+++ EXERCISE DATA

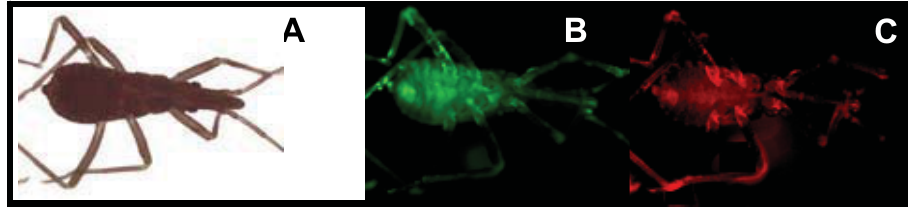
Fig. 2 – Maternal lipid localization in R. prolixus neonate nymphs. Purified lipophorin was double labeled with Texas Red PE and Bodipy FA injected into vitellogenic females; typically four days after injection, eggs were laid. They were kept at 28 ◦ C until hatching. Nymphs were immediately collected and kept on ice. Fluorescence associated with newborn nymph was analyzed by fluorescent microscopy. (A) Phase-contrast image. (B) Localization of Bodipy FA in newborn kissing-bug nymph. (C) Localization of Texas Red PE in newborn kissing-bug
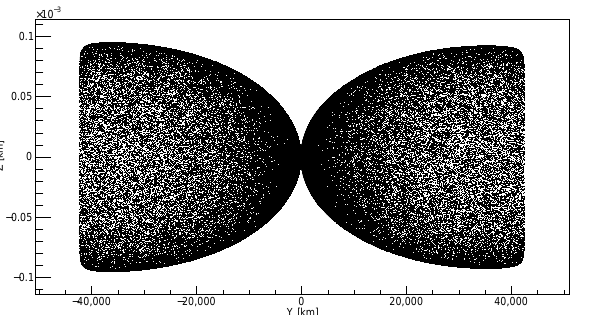
Figure 4. The spatial distribution of secondary photons at the top of the atmosphere produced in the exemplary simulation from Figure 3. Note the difference in the scales along the y and z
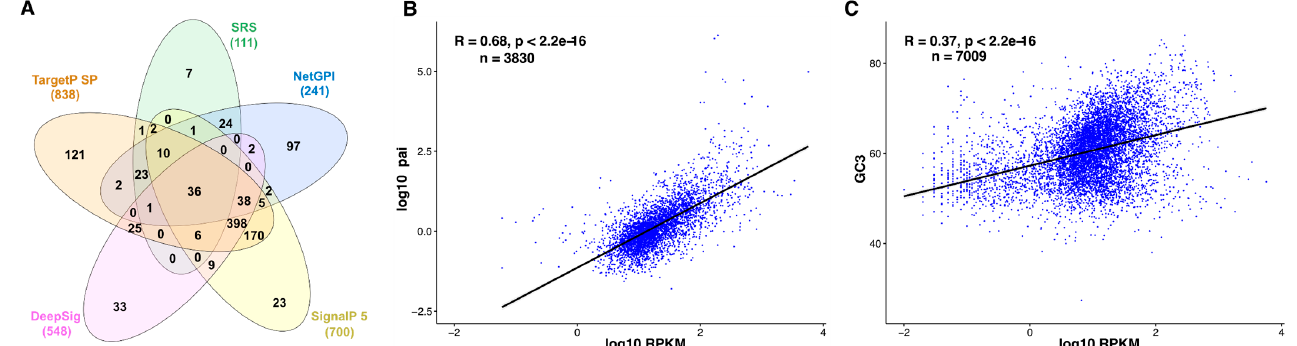
Figure 1. In silico analyses of Toxoplasma gondii proteins. A. Venn diagram [127] illustrating the number of SRS proteins with respect to having either a signal peptide and/or a GPI anchor, as predicted by different algorithms. For details see text. B. Genome-wide correlations between protein and RNA abundance in T. gondii. Correlation in tachyzoites between mean of transcript levels (expressed as log10 of reads per kilobase of transcript per million mapped reads, RPKM) and protein abundance (expressed as log10 of protein abundance index, PAI) reported by [105] and [128] . Analysis is based on 3830 genes/proteins shared by both data sets. C. Similar correlation analysis with GC3 calculated from 7009 gene data shared by both data sets, using CodonW 1.4. Statistical analysis was performed with the R package ggpubr 0.4.0., reporting the Pearson correlation coefficient.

++++++

### EXERCISE BRIEF
Set down exactly, line for line, the data from the line that contains "Figure 4. The" through its last line, keeping pictures out.

### SOLUTION FOR THIS TASK
Figure 4. The spatial distribution of secondary photons at the top of the atmosphere produced in the exemplary simulation from Figure 3. Note the difference in the scales along the y and z
Figure 1. In silico analyses of Toxoplasma gondii proteins. A. Venn diagram [127] illustrating the number of SRS proteins with respect to having either a signal peptide and/or a GPI anchor, as predicted by different algorithms. For details see text. B. Genome-wide correlations between protein and RNA abundance in T. gondii. Correlation in tachyzoites between mean of transcript levels (expressed as log10 of reads per kilobase of transcript per million mapped reads, RPKM) and protein abundance (expressed as log10 of protein abundance index, PAI) reported by [105] and [128] . Analysis is based on 3830 genes/proteins shared by both data sets. C. Similar correlation analysis with GC3 calculated from 7009 gene data shared by both data sets, using CodonW 1.4. Statistical analysis was performed with the R package ggpubr 0.4.0., reporting the Pearson correlation coefficient.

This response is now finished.